His relationships with his daughter Nettle, and her half-brother Swift, son of Fitz's old mentor Burrich, each of whom has their own special magic to contend with, are difficult enough. But then he has to manage the temperamental complaints of the magical half-wit, Thick, the machinations of the old assassin, Chade, the ongoing rumbles of dissent swirling around Queen Kettricken's acceptance of the previously despised Old Blood magicians, and last but not least, try to keep his childhood friend, The Fool, from accompanying the Prince's party.

In a book that echoes with past events and old relationships, it is the deep, intricate, painful dance between Fitz and the Fool that constitutes its heart. There's room for more than one passion in this story, but this is the central one. The Fool, who has been the hidden spur to so much of the action, is approaching his moment of finality. Prophetic and driven, he has long foreseen his own death, and now goes to meet it, despite everything Fitz can do to hold him back.

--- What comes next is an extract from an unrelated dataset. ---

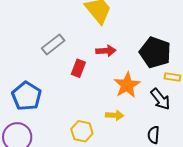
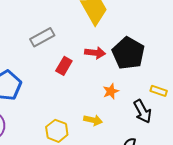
black pentagon: (155, 52) -> (128, 53), moved
orange star: (127, 85) -> (111, 91), size x0.6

This is a book that has everything you want in a Fantasy novel. It has the spectacle and grandeur of challenging travel and wild landscapes. It has the intrigue of novel cultures and hidden conspiracies. It has deep mysteries and long-concealed motives. It has sharp, rousing fights, and old, malicious evils. It also has painful departures, heroism and final, deeply deserved rewards and restitutions. It is beautifully written, and perfectly paced. At the end all the old secrets have been revealed, but not forced, and the wait has been well worth it.

There are very few other writers in the genre who can match Hobb for such fine-tuned, meticulously plotted, satisfying, epic fantasy. Kate Elliot is perhaps her only peer. (Robert Jordan is an also-ran by comparison; Feist? Don't talk to me about Feist!) Over a nine-volume sequence, naturally enough, there have been slower books, and uneven patches, but the whole adds up to a striking piece of work, and this final instalment is riveting.

In sum? First rate work, from one of the best writers of our genre and our day.